Task description
Print the text from all the records below line for line, unchanged, and leave out the pictures.

+-------+

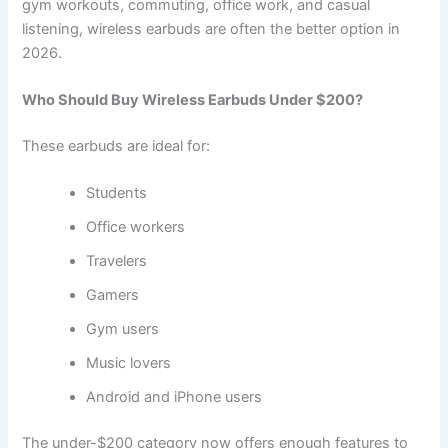
gym workouts, commuting, office work, and casual
listening, wireless earbuds are often the better option in
2026.
Who Should Buy Wireless Earbuds Under $200?
These earbuds are ideal for:
Students
Office workers
Travelers
Gamers
Gym users
Music lovers
Android and iPhone users
The under-$200 category now offers enough features to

+-------+

Result of the task
gym workouts, commuting, office work, and casual
listening, wireless earbuds are often the better option in
2026.
Who Should Buy Wireless Earbuds Under $200?
These earbuds are ideal for:
Students
Office workers
Travelers
Gamers
Gym users
Music lovers
Android and iPhone users
The under-$200 category now offers enough features to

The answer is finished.